陆澄源话音未落,牢房甬道深处,便传来沉重杂沓的脚步声与镣銬啷噹都声音。
昏暗灯火下,只见数名刑部衙役,正押著三名形容狼狈的官员进来。
等到看清来人面目,陆澄源惊得瞳孔放大——那三人,赫然就是兵部尚书崔呈秀、吏部尚书周应秋、刑部尚书薛贞!

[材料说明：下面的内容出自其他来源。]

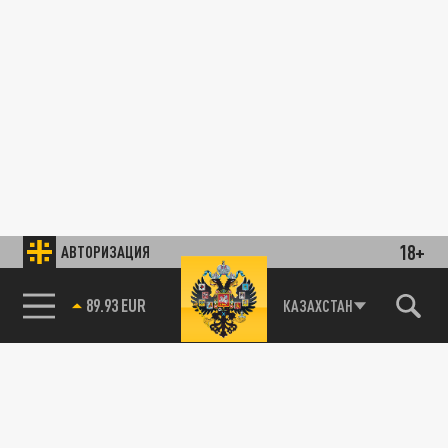
18+
АВТОРИЗАЦИЯ
89.93 EUR
КАЗАХСТАН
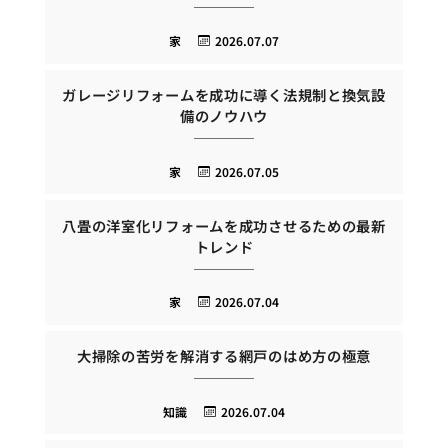
家
2026.07.07
ガレージリフォームを成功に導く法規制と換気設
備のノウハウ
家
2026.07.05
八畳の洋室化リフォームを成功させるための最新
トレンド
家
2026.07.04
大掃除の苦労を解消する網戸のはめ方の極意
知識
2026.07.04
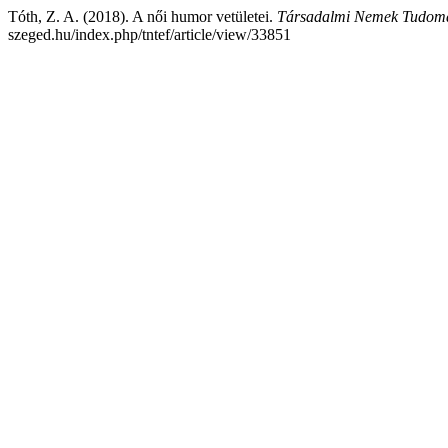
Tóth, Z. A. (2018). A női humor vetületei.
Társadalmi Nemek Tudomány
szeged.hu/index.php/tntef/article/view/33851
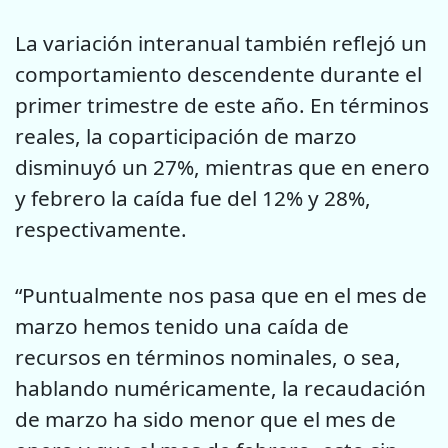
La variación interanual también reflejó un
comportamiento descendente durante el
primer trimestre de este año. En términos
reales, la coparticipación de marzo
disminuyó un 27%, mientras que en enero
y febrero la caída fue del 12% y 28%,
respectivamente.
“Puntualmente nos pasa que en el mes de
marzo hemos tenido una caída de
recursos en términos nominales, o sea,
hablando numéricamente, la recaudación
de marzo ha sido menor que el mes de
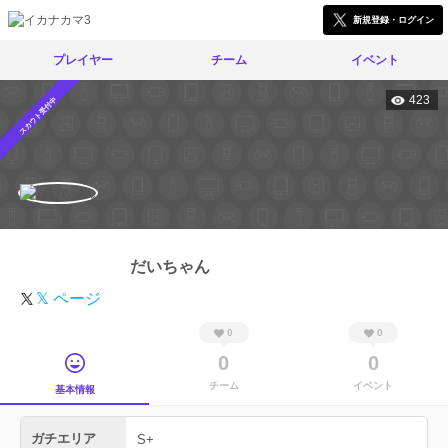
新規登録・ログイン
プレイヤー
チーム
イベント
423
スカウト受付中
だいちゃん
𝕏 ページ
0
0
0
0
チーム
イベント
基本情報
ガチエリア
S+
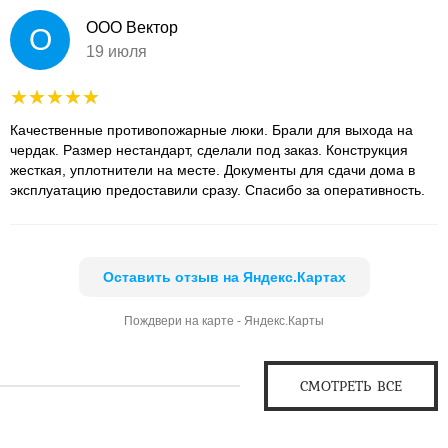
ООО Вектор
О
19 июля
Качественные противопожарные люки. Брали для выхода на
чердак. Размер нестандарт, сделали под заказ. Конструкция
жесткая, уплотнители на месте. Документы для сдачи дома в
эксплуатацию предоставили сразу. Спасибо за оперативность.
Оставить отзыв на Яндекс.Картах
Пождвери на карте - Яндекс.Карты
СМОТРЕТЬ ВСЕ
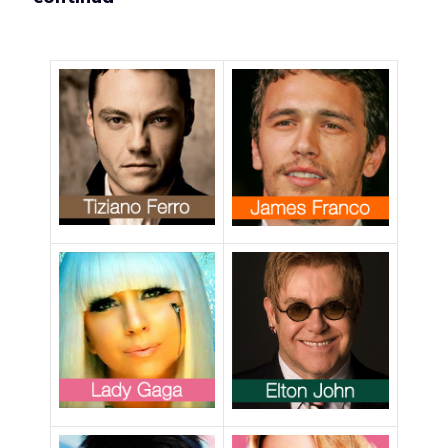
omofoba
campagna
politica di Jan
Lantratova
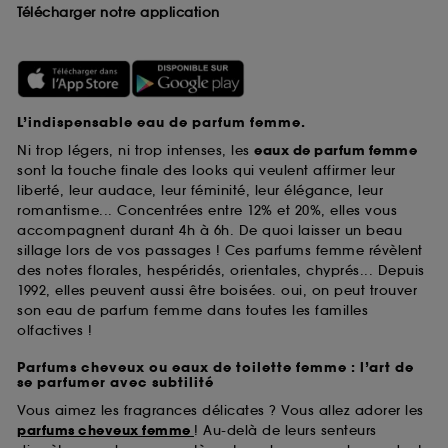
Télécharger notre application
L’indispensable eau de parfum femme.
Ni trop légers, ni trop intenses, les
eaux de parfum femme
sont la touche finale des looks qui veulent affirmer leur
liberté, leur audace, leur féminité, leur élégance, leur
romantisme... Concentrées entre 12% et 20%, elles vous
accompagnent durant 4h à 6h. De quoi laisser un beau
sillage lors de vos passages ! Ces parfums femme révèlent
des notes florales, hespéridés, orientales, chyprés... Depuis
1992, elles peuvent aussi être boisées. oui, on peut trouver
son eau de parfum femme dans toutes les familles
olfactives !
Parfums cheveux ou eaux de toilette femme : l’art de
se parfumer avec subtilité
Vous aimez les fragrances délicates ? Vous allez adorer les
parfums cheveux femme
! Au-delà de leurs senteurs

平日里,这几位曾身著大红仙鹤补服、头戴七梁朝冠的尚书们。
现在他们却全都狼狈不堪,梁冠被打落,身著素白中衣,头髮散乱,面容憔悴,被押进相邻的甲字號牢笼之中。
昔日的威风威严,在此时此刻荡然无存。
吴尚默看著陆澄源震惊到无以復加的神情,举杯笑道:
“陆主事,切莫小看了当今陛下!陛下雷厉风行,在朝会上打得魏党一个措手不及!那魏阉及其心腹爪牙,如今尽数押解在锦衣卫詔狱之內!詔狱早已人满为患!这四位尚书嘛……”
他斜眼看著新关进来的几人,
“身上还牵扯著別的大案,所以暂押在甲字號。至於那乙、丙、丁號牢房,更是塞满了虾兵蟹將,人满为患!”
陆源澄听完吴尚默的话后,在他小小的心灵上,產生了巨大的衝击。
他本就只是天启五年的进士,虽然知道朝局险恶,也曾看见“东林六君子”、“东林七君子”之祸。
但哪亲自体验过,有朝一日自己竟能与四位当朝尚书同囚一狱?
此情此景,堪称亘古未有之奇遇!
而让人玩味的是,那些押解的衙役,不知是有意还是无意,竟然將这三位新入狱的尚书及薛凤翔,悉数安置在与陆澄源相邻的牢房之中。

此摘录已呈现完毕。